標準放送で送られてきた映像をハイビジョンクラスの高品位映像にリアルタイムに高精細化する高画質化技術・DRC(Digital Reality Creation)。この技術を独自に生み出した奇才・近藤氏に迫ったノンフィクションです。半日であっという間に読みました。とにかく痛快、面白いです。(企業研究者であれば、いっそう楽しめます。「こんな人が居たんだぁ」と。「
日本コンピュータの黎明―富士通・池田敏雄の生と死」を読んだときと同じような高揚感を覚えました)

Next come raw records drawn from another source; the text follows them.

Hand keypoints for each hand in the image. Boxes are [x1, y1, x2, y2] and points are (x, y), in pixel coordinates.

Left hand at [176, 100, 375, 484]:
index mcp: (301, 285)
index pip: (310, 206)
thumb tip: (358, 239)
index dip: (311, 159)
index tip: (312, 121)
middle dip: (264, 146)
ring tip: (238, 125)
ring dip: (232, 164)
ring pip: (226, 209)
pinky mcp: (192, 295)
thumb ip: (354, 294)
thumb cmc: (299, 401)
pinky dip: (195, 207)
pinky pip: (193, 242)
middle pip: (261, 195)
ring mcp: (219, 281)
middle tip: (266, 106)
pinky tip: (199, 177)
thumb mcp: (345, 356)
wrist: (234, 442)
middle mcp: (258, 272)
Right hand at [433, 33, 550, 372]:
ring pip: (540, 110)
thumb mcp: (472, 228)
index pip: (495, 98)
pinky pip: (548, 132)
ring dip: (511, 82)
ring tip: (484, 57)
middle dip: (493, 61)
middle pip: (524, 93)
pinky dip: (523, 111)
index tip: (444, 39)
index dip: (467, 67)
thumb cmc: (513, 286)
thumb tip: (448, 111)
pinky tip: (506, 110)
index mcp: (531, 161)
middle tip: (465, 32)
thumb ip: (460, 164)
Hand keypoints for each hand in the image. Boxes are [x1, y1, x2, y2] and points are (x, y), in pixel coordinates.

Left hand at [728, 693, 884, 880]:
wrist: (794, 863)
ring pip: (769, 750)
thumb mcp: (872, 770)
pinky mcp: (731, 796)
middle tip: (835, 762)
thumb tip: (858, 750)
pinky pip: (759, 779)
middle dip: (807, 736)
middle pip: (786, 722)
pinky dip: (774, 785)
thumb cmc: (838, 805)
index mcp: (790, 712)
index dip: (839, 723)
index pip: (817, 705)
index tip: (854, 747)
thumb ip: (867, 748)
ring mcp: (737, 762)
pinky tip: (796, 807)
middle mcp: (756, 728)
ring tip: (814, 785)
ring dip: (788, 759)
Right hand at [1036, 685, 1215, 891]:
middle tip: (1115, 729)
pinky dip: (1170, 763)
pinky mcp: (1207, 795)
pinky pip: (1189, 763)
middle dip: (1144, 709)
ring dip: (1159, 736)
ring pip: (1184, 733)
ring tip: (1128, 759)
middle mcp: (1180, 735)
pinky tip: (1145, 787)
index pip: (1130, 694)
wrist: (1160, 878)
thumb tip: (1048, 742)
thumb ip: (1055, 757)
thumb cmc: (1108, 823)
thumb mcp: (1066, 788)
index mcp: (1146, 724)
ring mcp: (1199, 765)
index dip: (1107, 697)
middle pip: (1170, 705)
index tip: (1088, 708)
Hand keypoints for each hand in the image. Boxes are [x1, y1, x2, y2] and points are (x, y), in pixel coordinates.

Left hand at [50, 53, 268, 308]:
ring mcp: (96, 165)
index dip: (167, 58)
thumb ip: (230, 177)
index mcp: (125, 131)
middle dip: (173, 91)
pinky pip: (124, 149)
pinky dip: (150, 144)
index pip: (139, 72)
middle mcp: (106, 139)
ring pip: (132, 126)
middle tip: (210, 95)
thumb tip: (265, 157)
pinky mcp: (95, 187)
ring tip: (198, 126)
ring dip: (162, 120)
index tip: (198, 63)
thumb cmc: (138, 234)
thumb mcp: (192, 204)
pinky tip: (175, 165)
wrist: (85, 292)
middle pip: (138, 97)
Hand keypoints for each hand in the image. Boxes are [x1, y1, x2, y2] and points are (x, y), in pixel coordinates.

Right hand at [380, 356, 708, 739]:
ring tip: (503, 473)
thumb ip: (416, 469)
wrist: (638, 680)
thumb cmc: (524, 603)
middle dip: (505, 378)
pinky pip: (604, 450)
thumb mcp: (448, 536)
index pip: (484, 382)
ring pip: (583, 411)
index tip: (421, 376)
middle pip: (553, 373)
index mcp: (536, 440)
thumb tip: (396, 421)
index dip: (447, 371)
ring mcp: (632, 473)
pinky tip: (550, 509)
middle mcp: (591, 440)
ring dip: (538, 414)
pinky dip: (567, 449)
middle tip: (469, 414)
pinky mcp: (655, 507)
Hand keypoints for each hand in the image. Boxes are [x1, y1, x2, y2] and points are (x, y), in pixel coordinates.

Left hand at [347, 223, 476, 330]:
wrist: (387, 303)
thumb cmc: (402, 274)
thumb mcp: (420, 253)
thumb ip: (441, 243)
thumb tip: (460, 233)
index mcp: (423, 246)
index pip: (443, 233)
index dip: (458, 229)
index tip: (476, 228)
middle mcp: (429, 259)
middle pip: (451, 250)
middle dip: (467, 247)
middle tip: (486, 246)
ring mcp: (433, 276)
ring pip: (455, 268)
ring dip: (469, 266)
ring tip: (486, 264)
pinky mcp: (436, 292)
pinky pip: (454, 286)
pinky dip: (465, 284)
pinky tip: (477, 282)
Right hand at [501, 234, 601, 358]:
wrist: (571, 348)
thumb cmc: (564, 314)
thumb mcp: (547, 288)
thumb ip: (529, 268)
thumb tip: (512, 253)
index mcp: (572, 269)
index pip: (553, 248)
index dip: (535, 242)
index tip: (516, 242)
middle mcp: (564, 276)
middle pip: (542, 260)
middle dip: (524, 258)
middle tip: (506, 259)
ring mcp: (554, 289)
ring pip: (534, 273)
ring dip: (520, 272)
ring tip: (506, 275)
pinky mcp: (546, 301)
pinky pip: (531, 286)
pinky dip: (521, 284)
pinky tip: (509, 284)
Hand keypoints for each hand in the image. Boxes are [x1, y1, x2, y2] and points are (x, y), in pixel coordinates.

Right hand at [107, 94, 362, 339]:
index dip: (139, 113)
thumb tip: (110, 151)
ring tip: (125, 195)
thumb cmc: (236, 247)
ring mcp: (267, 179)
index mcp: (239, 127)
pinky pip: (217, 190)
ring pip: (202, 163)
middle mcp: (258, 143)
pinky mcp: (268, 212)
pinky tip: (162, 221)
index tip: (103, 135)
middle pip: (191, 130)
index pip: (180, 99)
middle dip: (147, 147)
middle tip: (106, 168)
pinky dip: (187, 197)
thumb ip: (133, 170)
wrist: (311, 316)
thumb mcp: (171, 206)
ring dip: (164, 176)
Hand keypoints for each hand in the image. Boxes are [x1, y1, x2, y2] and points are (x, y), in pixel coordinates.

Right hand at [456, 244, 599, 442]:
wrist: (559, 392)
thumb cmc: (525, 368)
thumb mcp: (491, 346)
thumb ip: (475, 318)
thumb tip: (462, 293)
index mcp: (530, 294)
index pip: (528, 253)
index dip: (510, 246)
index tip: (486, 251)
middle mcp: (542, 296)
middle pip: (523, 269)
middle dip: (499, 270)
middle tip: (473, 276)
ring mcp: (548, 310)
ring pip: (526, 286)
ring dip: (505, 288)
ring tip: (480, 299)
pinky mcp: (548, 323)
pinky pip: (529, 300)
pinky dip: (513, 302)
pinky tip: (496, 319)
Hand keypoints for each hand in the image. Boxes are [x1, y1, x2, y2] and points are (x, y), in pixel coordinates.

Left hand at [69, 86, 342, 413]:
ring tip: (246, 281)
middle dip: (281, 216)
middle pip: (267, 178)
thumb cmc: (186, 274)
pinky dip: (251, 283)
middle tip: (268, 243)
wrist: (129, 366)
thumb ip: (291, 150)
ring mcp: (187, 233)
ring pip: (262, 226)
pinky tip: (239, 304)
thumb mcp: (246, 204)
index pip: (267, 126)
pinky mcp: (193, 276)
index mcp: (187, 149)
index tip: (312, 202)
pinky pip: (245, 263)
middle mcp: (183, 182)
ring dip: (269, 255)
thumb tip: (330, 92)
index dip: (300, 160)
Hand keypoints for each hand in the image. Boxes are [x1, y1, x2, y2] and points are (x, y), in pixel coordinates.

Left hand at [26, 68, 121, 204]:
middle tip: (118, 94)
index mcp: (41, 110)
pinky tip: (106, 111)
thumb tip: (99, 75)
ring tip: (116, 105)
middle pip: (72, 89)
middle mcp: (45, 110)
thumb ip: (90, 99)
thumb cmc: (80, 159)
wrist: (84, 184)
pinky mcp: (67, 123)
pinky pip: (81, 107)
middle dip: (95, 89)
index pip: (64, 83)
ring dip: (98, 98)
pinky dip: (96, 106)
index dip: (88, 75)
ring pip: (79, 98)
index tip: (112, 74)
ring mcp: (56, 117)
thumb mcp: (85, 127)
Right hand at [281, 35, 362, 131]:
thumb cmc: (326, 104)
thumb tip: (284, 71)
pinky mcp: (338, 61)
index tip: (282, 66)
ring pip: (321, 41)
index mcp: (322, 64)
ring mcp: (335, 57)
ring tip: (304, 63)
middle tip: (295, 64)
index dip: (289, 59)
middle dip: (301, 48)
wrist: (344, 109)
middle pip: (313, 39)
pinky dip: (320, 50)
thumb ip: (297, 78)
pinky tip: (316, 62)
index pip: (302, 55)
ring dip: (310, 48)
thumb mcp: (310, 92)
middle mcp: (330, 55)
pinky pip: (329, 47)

特に近藤氏の哲学が良いですね。「技術というものは一朝一夕には出来ないというでしょう。では技術の高さとは何かといえば、年輪と同じで何回自分を否定したかです。だから、一番(やっては)いけないは、新しい技術を開発したら、それを守ろうとすることです。世の中は変化しています。守ろうとした時点で、(その技術は)終わりなんです。」確かに、真空管開発の延長線上にはトランジスタはありませんでした。
このような事情は何も技術に限らず、商品開発にも通じる(→ 次世代の商品開発は今ヒットしている商品の否定の上に成り立つ)、という著者のコメントには首肯します。映像の"表示"デバイスから"表現"デバイスへと飛躍を遂げつつある「21世紀の新しいテレビ」(→
究極のテレビを創れ!参照)に思いを馳せながら、気持ちよく本文を読み終えました。
しかし、"あとがき"を読んで複雑な気分になりました。「ソニーの二大異端 (久夛良木健氏(プレステの父)・近藤哲二郎氏)」のような超個性的技術屋を尊重すればこそのSONYなのです。(逆に言うと、このような技術屋をリスペクトしないSONYはSONYらしくない)SONY復活を祈ってやみません。